Every record must be repeated exactly; omit any pictures they contain.

Stored items
################
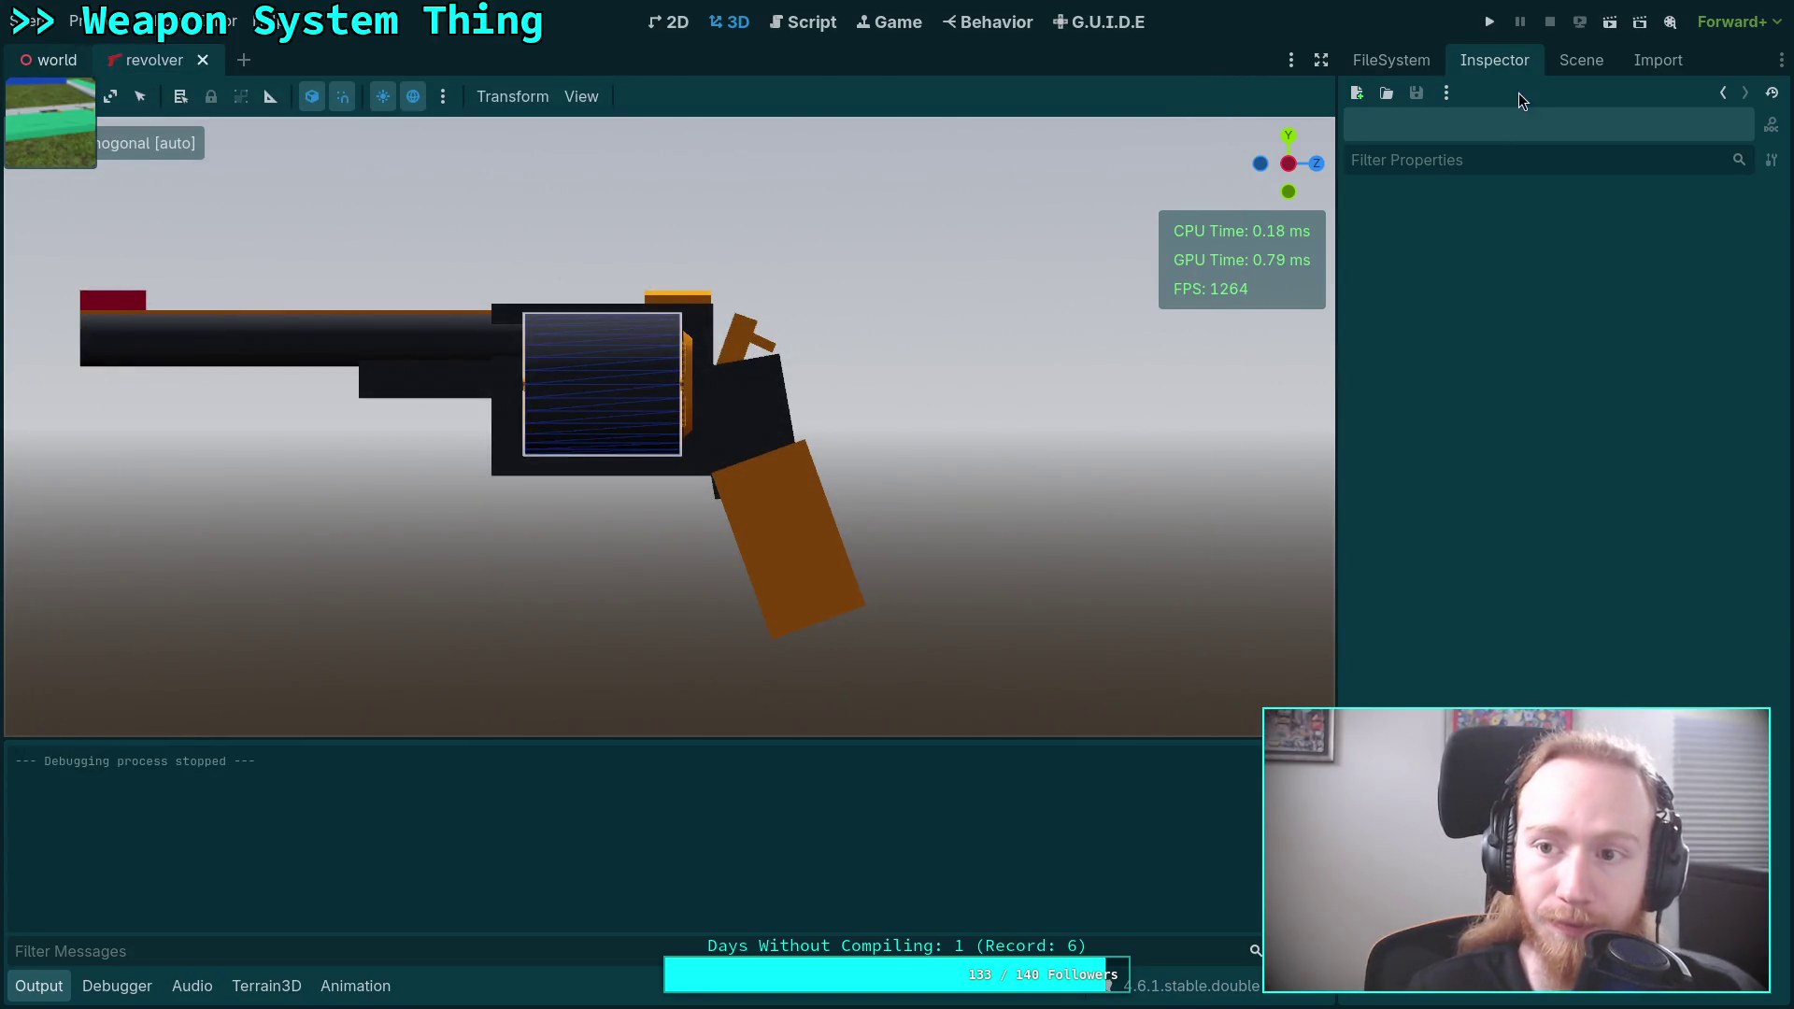
Hide GuideDebugger in the world scene, set its process mode to Disabled, and save.
key(ctrl+Tab)
click(1582, 60)
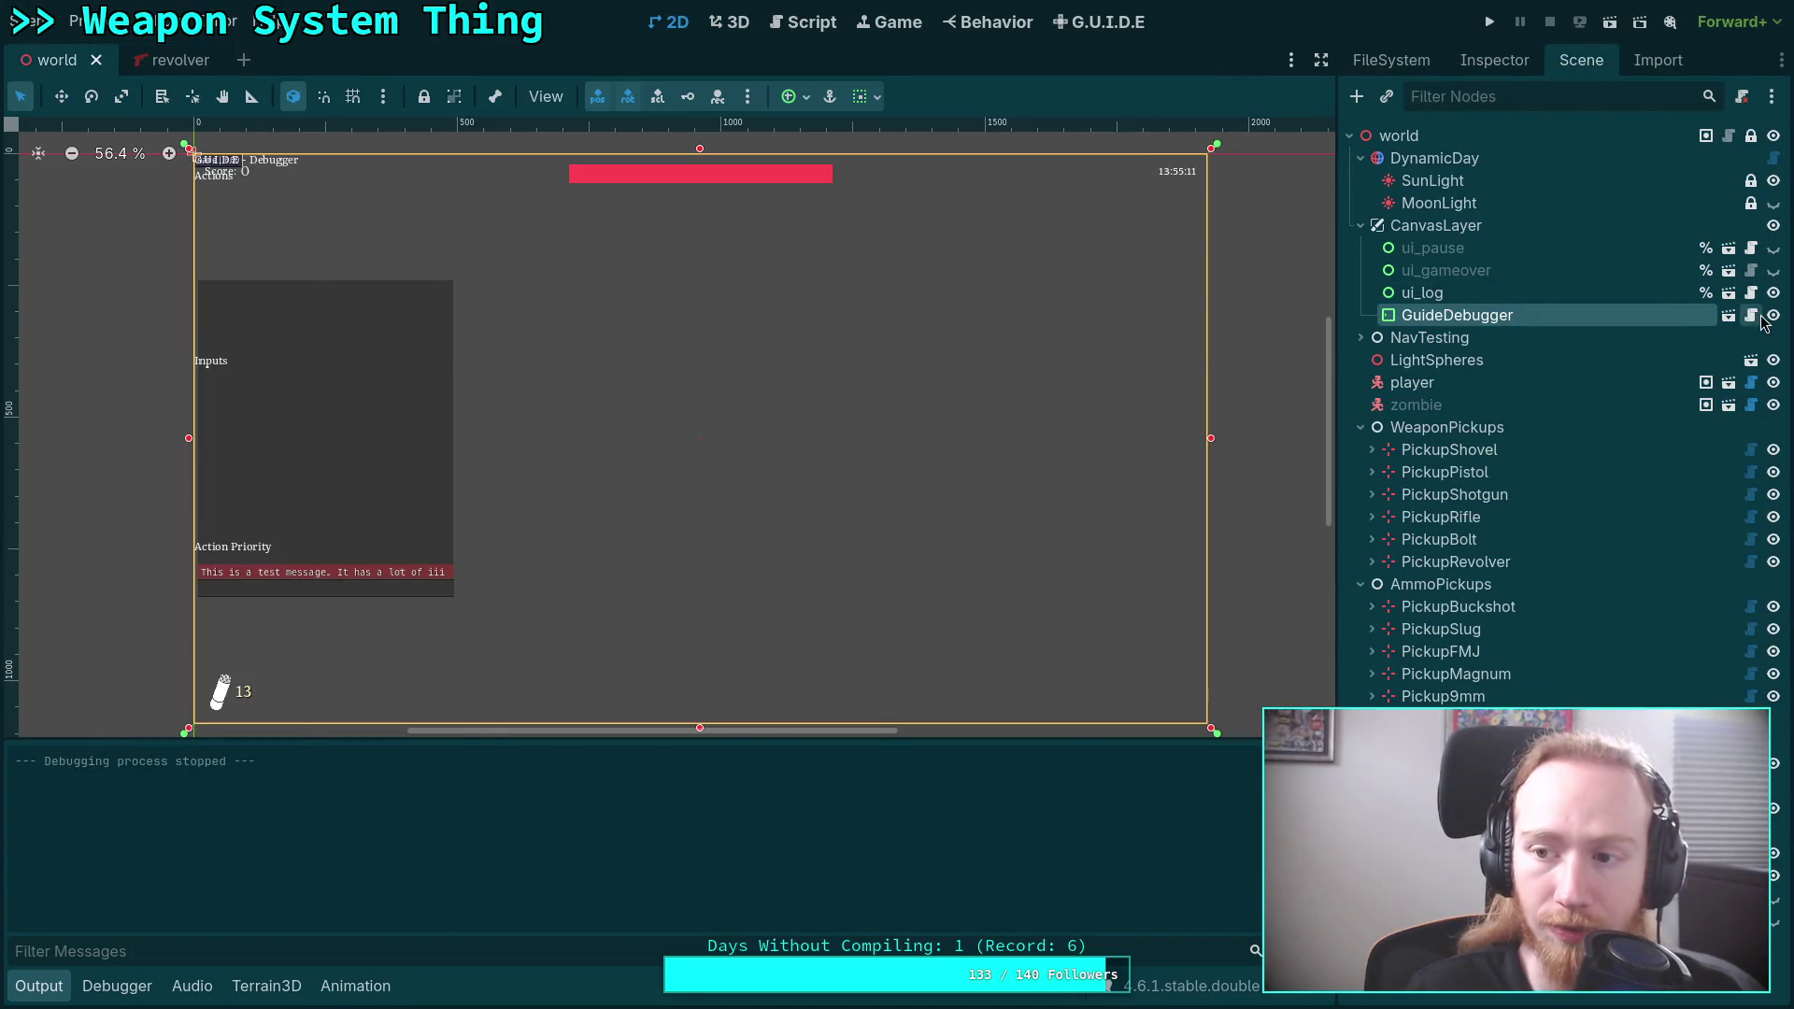
click(1751, 315)
click(1774, 315)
################
▶ **Completed exercise**:
Hide GuideDebugger in the world scene, set its process mode to Disabled, and save.
key(ctrl+Tab)
click(1582, 60)
click(1751, 315)
click(1774, 315)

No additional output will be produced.